* **Work order**: Quote the New Year blog post verbatim, beginning at the words "Happy New Year" and stopping after "psychologically, and spiritually.".
[Given passage]
Saturday, December 31, 2011

Happy New Year

Hello, my dear readers!  I promise that soon I will post about my last two field trips and M&D's visit...right now I'm in the middle of reading days, so once my finals are out of the way and I'm just working on my papers, I'm hoping to take some time off to update you all on that.  (However, I have recently gotten a Tumblr, so for mini-updates on things like my new haircut, feel free to follow me!)  Failing all else, I'll write those posts on the plane ride back in six days!  In the meantime, I've been writing a reflection on the New Year that I wanted to share with you.

2011 didn’t quite turn out like I thought it would, and I’m ending the year in a different place than I thought I would on this day in 2010.  Not just physically (although that too!), but also emotionally, mentally, psychologically, and spiritually.
[/Given passage]
[Supplied information]
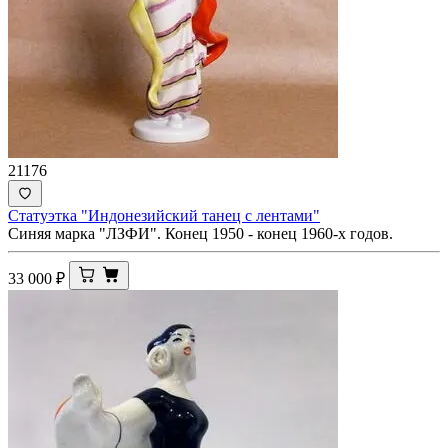
21176
Статуэтка "Индонезийский танец с лентами"
Синяя марка "ЛЗФИ". Конец 1950 - конец 1960-х годов.
33 000
₽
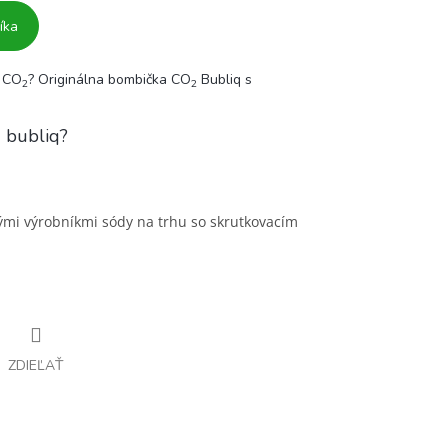
íka
u CO
? Originálna bombička CO
Bubliq s
2
2
 bubliq?
kými výrobníkmi sódy na trhu so skrutkovacím
ZDIEĽAŤ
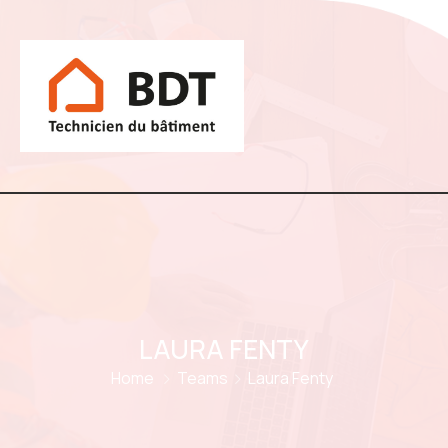
LAURA FENTY
Home
Teams
Laura Fenty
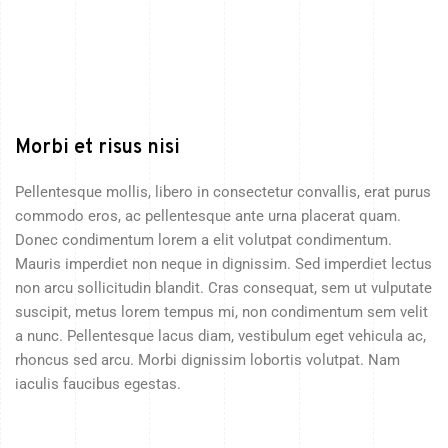
Morbi et risus nisi
Pellentesque mollis, libero in consectetur convallis, erat purus
commodo eros, ac pellentesque ante urna placerat quam.
Donec condimentum lorem a elit volutpat condimentum.
Mauris imperdiet non neque in dignissim. Sed imperdiet lectus
non arcu sollicitudin blandit. Cras consequat, sem ut vulputate
suscipit, metus lorem tempus mi, non condimentum sem velit
a nunc. Pellentesque lacus diam, vestibulum eget vehicula ac,
rhoncus sed arcu. Morbi dignissim lobortis volutpat. Nam
iaculis faucibus egestas.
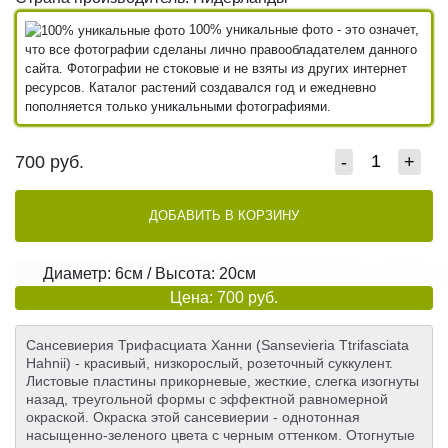
100% уникальные фото - это означет,
что все фотографии сделаны лично правообладателем данного
сайта. Фотографии не стоковые и не взяты из других интернет
ресурсов. Каталог растений создавался год и ежедневно
пополняется только уникальными фотографиями.
700
руб.
-
+
ДОБАВИТЬ В КОРЗИНУ
Диаметр: 6см / Высота: 20см
Цена: 700 руб.
Сансевиерия Трифасциата Ханни (Sansevieria Ttrifasciata
Hahnii) - красивый, низкорослый, розеточный суккулент.
Листовые пластины прикорневые, жесткие, слегка изогнуты
назад, треугольной формы c эффектной равномерной
окраской. Окраска этой сансевиерии - однотонная
насыщенно-зеленого цвета с черным оттенком. Отогнутые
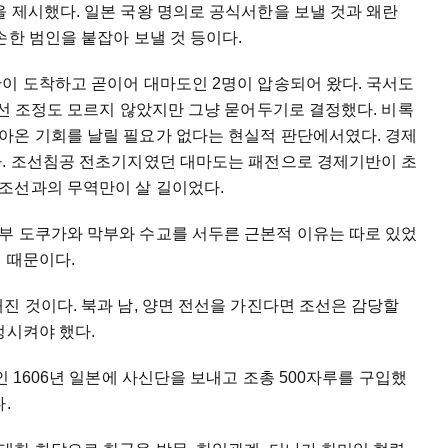
 제시했다. 일본 국왕 명의로 공식서한을 보낼 것과 왜란
손한 범인을 붙잡아 보낼 것 등이다.
이 도착하고 곧이어 대마도인 2명이 압송되어 왔다. 국서도
조선 조정도 모르지 않았지만 그냥 묻어두기로 결정했다. 비록
아온 기회를 날릴 필요가 없다는 현실적 판단에서였다. 경제
다. 조선침공 전초기지였던 대마도는 패전으로 경제기반이 초
조선과의 무역만이 살 길이었다.
부 도쿠가와 막부와 수교를 서두른 근본적 이유는 따로 있었
 때문이다.
진 것이다. 북과 남, 양면 전선을 가진다면 조선은 감당할
정시켜야 했다.
인 1606년 일본에 사신단을 보내고 조총 500자루를 구입했
다.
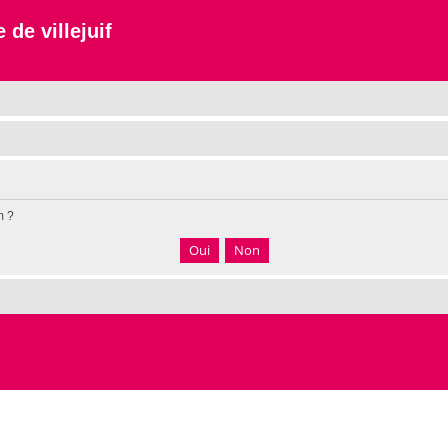
 de villejuif
m ?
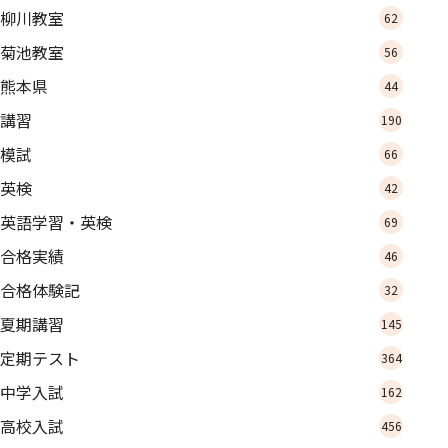
柳川教室
62
菊池教室
56
熊本県
44
講習
190
模試
66
英検
42
英語学習・英検
69
合格実績
46
合格体験記
32
夏期講習
145
定期テスト
364
中学入試
162
高校入試
456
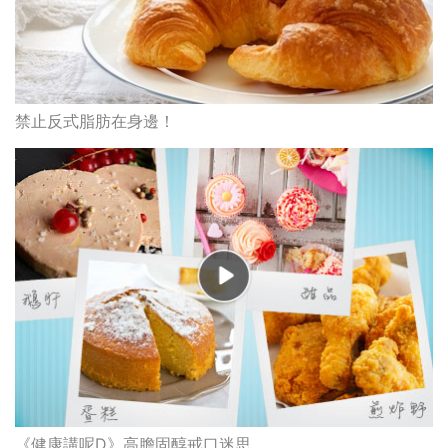
禁止反式脂肪在身邊！
《健康講呢D》高膽固醇戒口迷思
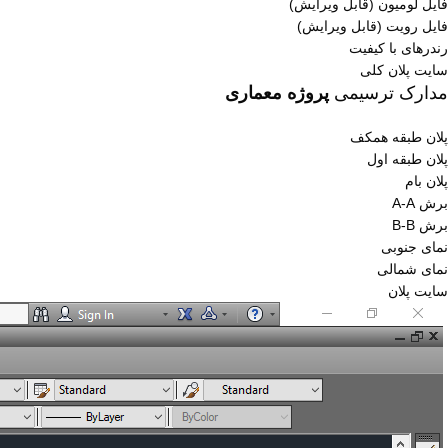
فایل لومیون (قابل ویرایش)
فایل رویت (قابل ویرایش)
رندرهای با کیفیت
سایت پلان کلی
مدارک ترسیمی
پروژه معماری
پلان طبقه همکف
پلان طبقه اول
پلان بام
برش A-A
برش B-B
نمای جنوبی
نمای شمالی
سایت پلان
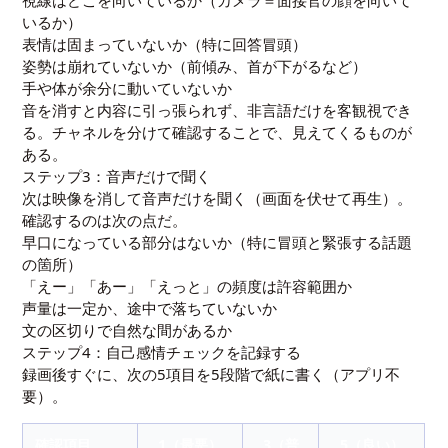
いるか）
表情は固まっていないか（特に回答冒頭）
姿勢は崩れていないか（前傾み、首が下がるなど）
手や体が余分に動いていないか
音を消すと内容に引っ張られず、非言語だけを客観視でき
る。チャネルを分けて確認することで、見えてくるものが
ある。
ステップ3：音声だけで聞く
次は映像を消して音声だけを聞く（画面を伏せて再生）。
確認するのは次の点だ。
早口になっている部分はないか（特に冒頭と緊張する話題
の箇所）
「えー」「あー」「えっと」の頻度は許容範囲か
声量は一定か、途中で落ちていないか
文の区切りで自然な間があるか
ステップ4：自己感情チェックを記録する
録画後すぐに、次の5項目を5段階で紙に書く（アプリ不
要）。
確認項目
1（最悪）
3（普
5（良い）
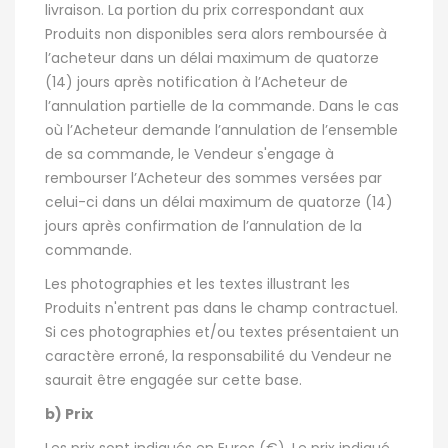
livraison. La portion du prix correspondant aux
Produits non disponibles sera alors remboursée à
l’acheteur dans un délai maximum de quatorze
(14) jours après notification à l’Acheteur de
l’annulation partielle de la commande. Dans le cas
où l’Acheteur demande l’annulation de l’ensemble
de sa commande, le Vendeur s'engage à
rembourser l’Acheteur des sommes versées par
celui-ci dans un délai maximum de quatorze (14)
jours après confirmation de l’annulation de la
commande.
Les photographies et les textes illustrant les
Produits n'entrent pas dans le champ contractuel.
Si ces photographies et/ou textes présentaient un
caractère erroné, la responsabilité du Vendeur ne
saurait être engagée sur cette base.
b) Prix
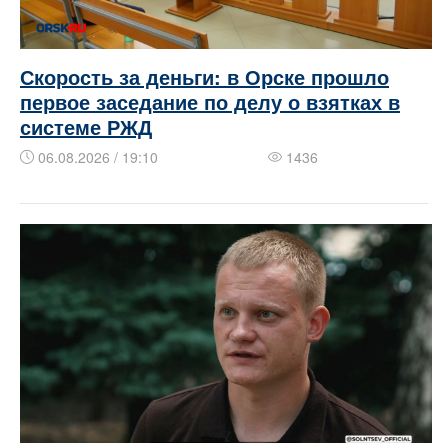
Скорость за деньги: в Орске прошло
первое заседание по делу о взятках в
системе РЖД
06.08.2026 / 19:10
1436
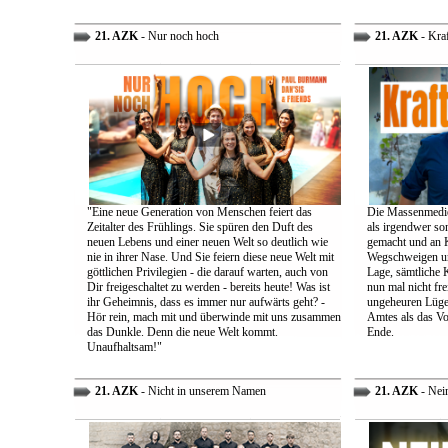
21. AZK
- Nur noch hoch
21. AZK
- Kra
"Eine neue Generation von Menschen feiert das
Die Massenmedie
Zeitalter des Frühlings. Sie spüren den Duft des
als irgendwer son
neuen Lebens und einer neuen Welt so deutlich wie
gemacht und an K
nie in ihrer Nase. Und Sie feiern diese neue Welt mit
Wegschweigen un
göttlichen Privilegien - die darauf warten, auch von
Lage, sämtliche 
Dir freigeschaltet zu werden - bereits heute! Was ist
nun mal nicht fre
ihr Geheimnis, dass es immer nur aufwärts geht? -
ungeheuren Lügen 
Hör rein, mach mit und überwinde mit uns zusammen
Amtes als das Vo
das Dunkle. Denn die neue Welt kommt.
Ende.
Unaufhaltsam!"
21. AZK
- Nicht in unserem Namen
21. AZK
- Nei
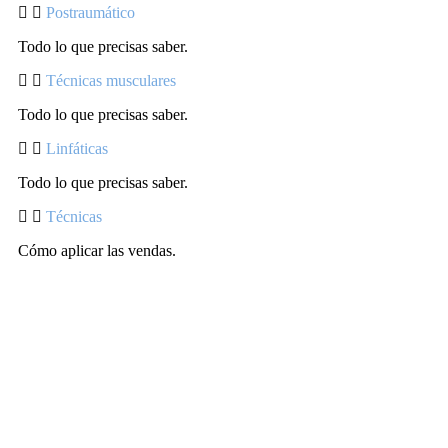
Postraumático
Todo lo que precisas saber.
Técnicas musculares
Todo lo que precisas saber.
Linfáticas
Todo lo que precisas saber.
Técnicas
Cómo aplicar las vendas.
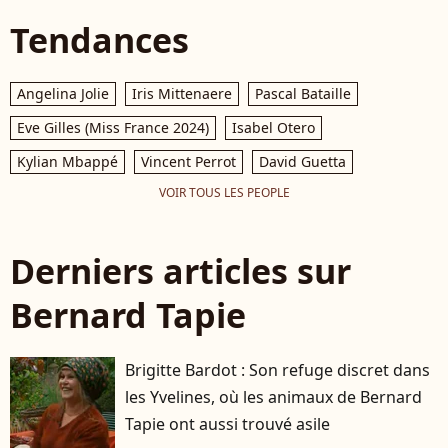
Tendances
Angelina Jolie
Iris Mittenaere
Pascal Bataille
Eve Gilles (Miss France 2024)
Isabel Otero
Kylian Mbappé
Vincent Perrot
David Guetta
VOIR TOUS LES PEOPLE
Derniers articles sur
Bernard Tapie
Brigitte Bardot : Son refuge discret dans
les Yvelines, où les animaux de Bernard
Tapie ont aussi trouvé asile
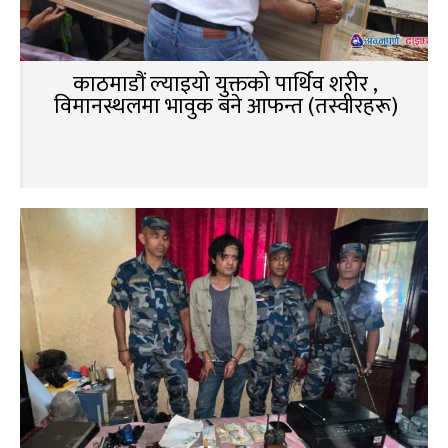
काठमाडौं ल्याइयो युक्तको पार्थिव शरीर ,
विमानस्थलमा भावुक बने आफन्त (तस्वीरहरू)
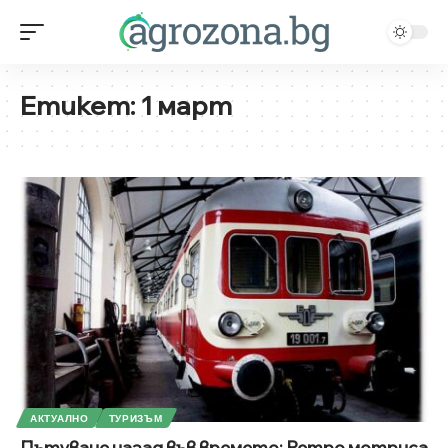
Етикет:
1 март
АКТУАЛНО
ТУРИЗЪМ
Пътуване назад във времето: Ретро мотриса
[/Supplied information]
* **Expected answer**:
Happy New Year

Hello, my dear readers!  I promise that soon I will post about my last two field trips and M&D's visit...right now I'm in the middle of reading days, so once my finals are out of the way and I'm just working on my papers, I'm hoping to take some time off to update you all on that.  (However, I have recently gotten a Tumblr, so for mini-updates on things like my new haircut, feel free to follow me!)  Failing all else, I'll write those posts on the plane ride back in six days!  In the meantime, I've been writing a reflection on the New Year that I wanted to share with you.

2011 didn’t quite turn out like I thought it would, and I’m ending the year in a different place than I thought I would on this day in 2010.  Not just physically (although that too!), but also emotionally, mentally, psychologically, and spiritually.